Cabozantinib is an investigational drug that targets two proteins—MET and VEGFR2—that play a role in the development and progression of many types of cancer.

Cabometyx in combination with Tecentriq however may be active in the treatment of metastatic castration-resistant prostate cancer (CRPC). Researchers reported encouraging results from the CRPC cohort of COSMIC-021, a phase 1b trial of Cabometyx combined with Tecentriq (atezolizumab) in patients with locally advanced or metastatic solid tumors.

Forty-four patients that had progressed on hormone therapy but had not received Taxotere (docetaxel) were included in this interim analysis at an average follow up of 12.6 months. The objective response rate was 32%, including two complete responses and 12 partial responses.
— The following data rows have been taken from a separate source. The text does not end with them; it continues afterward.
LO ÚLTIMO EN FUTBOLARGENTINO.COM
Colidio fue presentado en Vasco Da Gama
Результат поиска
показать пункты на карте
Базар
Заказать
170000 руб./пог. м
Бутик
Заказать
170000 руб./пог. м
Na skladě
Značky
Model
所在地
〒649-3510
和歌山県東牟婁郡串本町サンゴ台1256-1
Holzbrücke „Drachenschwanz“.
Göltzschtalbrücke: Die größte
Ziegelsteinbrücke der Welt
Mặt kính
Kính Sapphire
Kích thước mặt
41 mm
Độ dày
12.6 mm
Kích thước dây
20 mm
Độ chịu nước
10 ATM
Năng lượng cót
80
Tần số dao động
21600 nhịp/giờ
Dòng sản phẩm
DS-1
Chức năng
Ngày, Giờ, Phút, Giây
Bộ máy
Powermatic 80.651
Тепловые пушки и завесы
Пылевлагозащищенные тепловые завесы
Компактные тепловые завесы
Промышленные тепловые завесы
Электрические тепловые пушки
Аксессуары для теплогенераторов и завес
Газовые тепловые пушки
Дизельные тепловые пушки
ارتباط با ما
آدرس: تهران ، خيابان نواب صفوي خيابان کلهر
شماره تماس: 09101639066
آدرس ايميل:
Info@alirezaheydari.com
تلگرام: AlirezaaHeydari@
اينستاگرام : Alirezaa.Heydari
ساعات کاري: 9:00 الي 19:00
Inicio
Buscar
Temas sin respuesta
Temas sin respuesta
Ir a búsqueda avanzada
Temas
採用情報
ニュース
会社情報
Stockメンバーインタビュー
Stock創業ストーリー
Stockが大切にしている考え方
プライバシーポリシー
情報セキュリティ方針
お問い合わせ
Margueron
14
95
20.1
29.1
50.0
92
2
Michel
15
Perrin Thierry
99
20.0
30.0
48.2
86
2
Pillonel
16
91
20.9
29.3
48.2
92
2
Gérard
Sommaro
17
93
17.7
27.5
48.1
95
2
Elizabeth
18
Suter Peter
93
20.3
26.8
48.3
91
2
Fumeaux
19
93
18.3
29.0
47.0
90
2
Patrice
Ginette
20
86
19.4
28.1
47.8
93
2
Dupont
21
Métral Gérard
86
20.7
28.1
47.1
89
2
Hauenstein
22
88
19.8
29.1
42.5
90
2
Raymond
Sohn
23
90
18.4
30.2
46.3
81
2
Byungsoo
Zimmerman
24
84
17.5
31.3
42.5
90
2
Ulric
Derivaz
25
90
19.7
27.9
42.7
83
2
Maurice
Disease control rate was 80%.

Men with metastatic castration-resistant prostate cancer, who have progressed on novel hormone therapies had clinically meaningful activity with the combination of cabozantinib and atezolizumab in this COSMIC-021 clinical trial.

Single Agent Cabometyx

To evaluate cabozantinib in the treatment of hormone-refractory, metastatic prostate cancer, researchers conducted a Phase II clinical trial among 171 patients with progressive (worsening) cancer. More than three-quarters of the men had bone metastases.

All patients were initially treated with 12 weeks of cabozantinib. Treatment after 12 weeks depended on how the patients had responded to initial treatment.

  • Among the patients with bone metastases, 76% had partial or complete disappearance of the bone metastases on bone scan. Among patients who had been taking narcotics for bone pain, 67% had a reduction in pain and 56% decreased or stopped their narcotic use.
  • More than two-thirds of patients had some reduction in metastases outside of the bone.
  • Side effects of cabozantinib included fatigue, gastrointestinal symptoms, and high blood pressure.

These results suggest that cabozantinib is active against hormone-refractory prostate cancer, and may be particularly beneficial for patients with bone metastases. Additional studies of the drug are underway; cabozantinib has not yet been approved by the U.S. Food and Drug Administration.

Due to prior study results, researchers continued to evaluate cabozantinib among patients with advanced prostate cancer. The phase III clinical trial, referred to as the COMET-1 trial, included 1,028 men with metastatic prostate cancer that had progressed following prior therapies, including therapy to reduce testosterone levels. Patients in the trial were treated with either cabozantinib, or prednisone (a steroid).

  • Overall, men treated with cabozantinib did not experience a significant difference in survival outcomes (11 months), compared to those treated with prednisone (approximately 10 months).
  • Although some cancer markers were improved among men treated with cabozantinib, there were no differences in prostate-specific antigen (PSA) levels between the two treatment groups.

The researchers concluded that among men with metastatic prostate cancer that progressed despite prior therapy, treatment with cabozantinib did not improve survival compared with prednisone.

References:

  1. Hussain M, Smith MR, Sweeney C et al. Cabozantinib (XL184) in metastatic castration-resistant prostate cancer (mCRPC): results from a phase II randomized discontinuation trial. Paper presented at: 2011 Annual Meeting of the American Society of Clinical Oncology; June 3-7, 2011; Chicago, IL. Abstract 4516.
  2. Smith M, De Bono J, Sternberg C, et al. Phase III Study of Cabozantinib in Previously Treated Metastatic Castration-Resistant Prostate Cancer: COMET-1*. J Clin Oncol*. Published online before print July 11, 2016, doi: 10.1200/JCO.2015.65.5597.